§ TASK TO CARRY OUT
Among the entries below, take the line with "Rendered at 1275 by 1650 pixels." and the line with "Document page, 1241x1754 pixels.", and output them and every line between them exactly, with nothing else.

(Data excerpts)

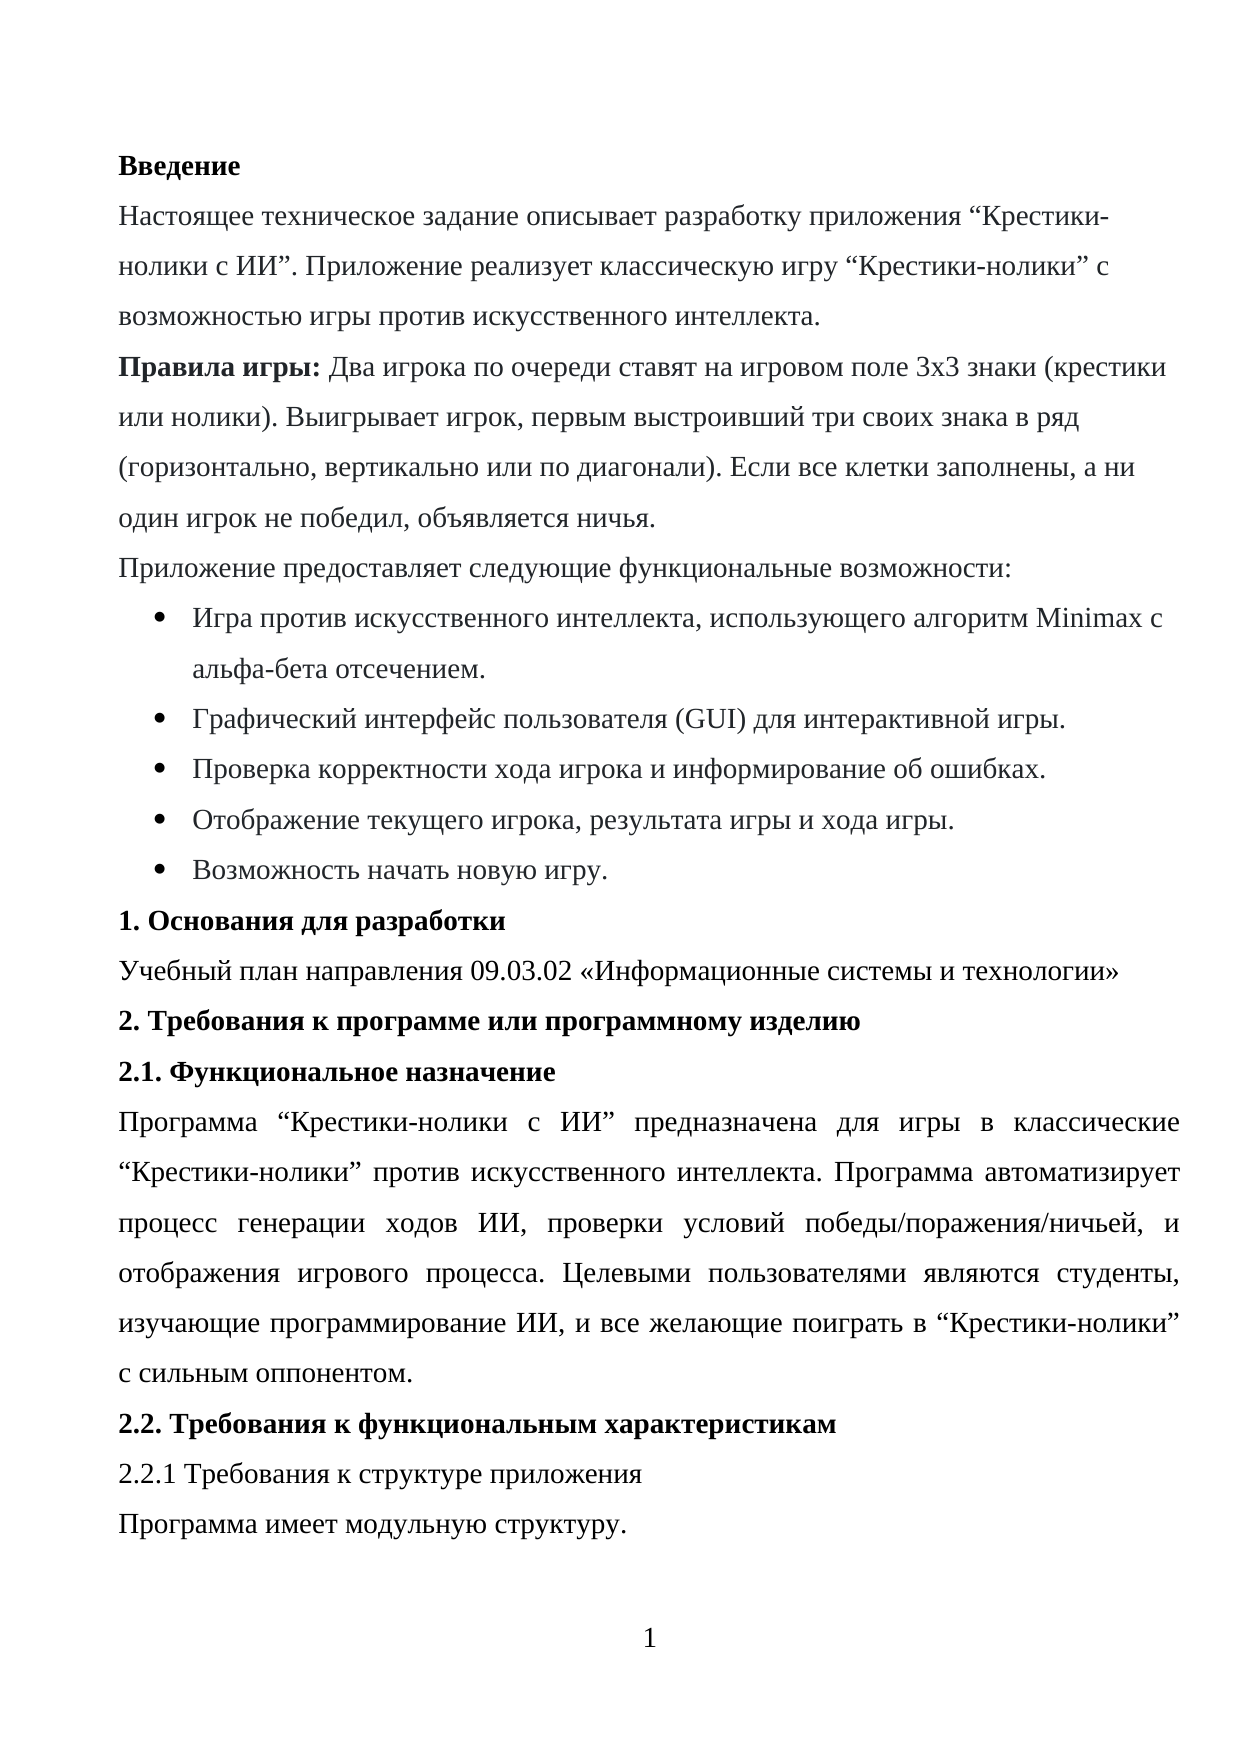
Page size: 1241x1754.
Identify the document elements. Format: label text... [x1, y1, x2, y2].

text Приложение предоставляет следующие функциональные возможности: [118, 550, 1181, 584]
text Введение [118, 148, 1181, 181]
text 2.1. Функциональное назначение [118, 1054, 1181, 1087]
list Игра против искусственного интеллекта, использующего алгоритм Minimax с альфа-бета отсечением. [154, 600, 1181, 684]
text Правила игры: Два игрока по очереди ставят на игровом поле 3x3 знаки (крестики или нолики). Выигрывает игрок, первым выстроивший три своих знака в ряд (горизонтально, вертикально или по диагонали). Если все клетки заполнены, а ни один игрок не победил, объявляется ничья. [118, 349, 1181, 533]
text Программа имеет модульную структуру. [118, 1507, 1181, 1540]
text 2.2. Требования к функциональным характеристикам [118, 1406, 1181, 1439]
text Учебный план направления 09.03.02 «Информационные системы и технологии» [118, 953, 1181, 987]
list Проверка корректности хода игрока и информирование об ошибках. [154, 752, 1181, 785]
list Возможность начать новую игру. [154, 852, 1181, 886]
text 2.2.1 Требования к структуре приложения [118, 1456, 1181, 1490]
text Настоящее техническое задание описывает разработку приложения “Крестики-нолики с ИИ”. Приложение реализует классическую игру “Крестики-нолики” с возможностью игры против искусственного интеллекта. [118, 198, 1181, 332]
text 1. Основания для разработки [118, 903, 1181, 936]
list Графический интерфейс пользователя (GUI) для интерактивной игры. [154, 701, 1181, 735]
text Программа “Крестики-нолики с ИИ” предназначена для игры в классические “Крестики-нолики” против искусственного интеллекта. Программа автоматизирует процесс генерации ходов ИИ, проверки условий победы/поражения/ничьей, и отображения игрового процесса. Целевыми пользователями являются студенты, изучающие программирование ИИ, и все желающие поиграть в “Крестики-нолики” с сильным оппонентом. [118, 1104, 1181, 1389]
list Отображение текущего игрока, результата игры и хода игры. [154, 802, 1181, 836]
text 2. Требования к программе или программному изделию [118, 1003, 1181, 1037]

--

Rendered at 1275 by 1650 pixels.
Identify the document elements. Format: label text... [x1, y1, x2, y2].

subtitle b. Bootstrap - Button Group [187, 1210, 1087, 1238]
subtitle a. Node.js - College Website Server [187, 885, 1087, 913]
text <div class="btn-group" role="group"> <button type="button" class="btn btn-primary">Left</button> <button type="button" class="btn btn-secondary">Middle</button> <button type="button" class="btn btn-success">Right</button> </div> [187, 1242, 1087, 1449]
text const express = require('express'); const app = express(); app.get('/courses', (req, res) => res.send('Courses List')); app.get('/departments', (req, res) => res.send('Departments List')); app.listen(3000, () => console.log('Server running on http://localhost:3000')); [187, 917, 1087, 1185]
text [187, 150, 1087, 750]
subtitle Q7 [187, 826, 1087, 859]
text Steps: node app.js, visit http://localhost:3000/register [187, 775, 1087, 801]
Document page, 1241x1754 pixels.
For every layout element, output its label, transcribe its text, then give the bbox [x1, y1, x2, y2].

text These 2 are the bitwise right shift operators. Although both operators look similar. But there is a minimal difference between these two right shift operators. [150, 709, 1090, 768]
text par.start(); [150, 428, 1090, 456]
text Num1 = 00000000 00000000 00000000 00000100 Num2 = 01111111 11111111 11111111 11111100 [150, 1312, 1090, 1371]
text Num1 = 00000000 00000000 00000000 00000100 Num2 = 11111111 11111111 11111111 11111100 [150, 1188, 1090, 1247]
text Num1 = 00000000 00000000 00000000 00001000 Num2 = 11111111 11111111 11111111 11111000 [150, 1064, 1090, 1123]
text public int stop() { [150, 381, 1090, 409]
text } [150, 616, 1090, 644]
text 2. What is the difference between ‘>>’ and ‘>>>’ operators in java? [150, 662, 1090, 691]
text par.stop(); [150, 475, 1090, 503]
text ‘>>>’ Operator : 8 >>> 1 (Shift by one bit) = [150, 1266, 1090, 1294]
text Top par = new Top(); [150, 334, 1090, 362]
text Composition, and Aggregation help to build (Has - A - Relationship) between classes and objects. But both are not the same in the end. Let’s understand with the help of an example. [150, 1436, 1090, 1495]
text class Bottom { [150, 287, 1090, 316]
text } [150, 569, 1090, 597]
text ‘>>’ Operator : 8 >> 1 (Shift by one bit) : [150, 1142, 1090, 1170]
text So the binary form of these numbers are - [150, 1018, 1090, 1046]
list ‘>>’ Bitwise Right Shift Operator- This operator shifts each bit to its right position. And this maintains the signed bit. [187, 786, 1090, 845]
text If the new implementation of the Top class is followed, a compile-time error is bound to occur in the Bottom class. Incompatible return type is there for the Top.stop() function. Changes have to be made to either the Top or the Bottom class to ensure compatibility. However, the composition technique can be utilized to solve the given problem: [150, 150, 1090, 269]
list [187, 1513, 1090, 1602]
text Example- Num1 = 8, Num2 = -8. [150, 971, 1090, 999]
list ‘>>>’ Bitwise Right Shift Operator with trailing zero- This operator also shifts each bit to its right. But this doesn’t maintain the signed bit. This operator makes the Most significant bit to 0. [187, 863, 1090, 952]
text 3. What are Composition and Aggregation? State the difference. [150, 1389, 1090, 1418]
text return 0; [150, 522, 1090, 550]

§ SOLUTION TO THIS TASK
Rendered at 1275 by 1650 pixels.
Identify the document elements. Format: label text... [x1, y1, x2, y2].

subtitle b. Bootstrap - Button Group [187, 1210, 1087, 1238]
subtitle a. Node.js - College Website Server [187, 885, 1087, 913]
text <div class="btn-group" role="group"> <button type="button" class="btn btn-primary">Left</button> <button type="button" class="btn btn-secondary">Middle</button> <button type="button" class="btn btn-success">Right</button> </div> [187, 1242, 1087, 1449]
text const express = require('express'); const app = express(); app.get('/courses', (req, res) => res.send('Courses List')); app.get('/departments', (req, res) => res.send('Departments List')); app.listen(3000, () => console.log('Server running on http://localhost:3000')); [187, 917, 1087, 1185]
text [187, 150, 1087, 750]
subtitle Q7 [187, 826, 1087, 859]
text Steps: node app.js, visit http://localhost:3000/register [187, 775, 1087, 801]
Document page, 1241x1754 pixels.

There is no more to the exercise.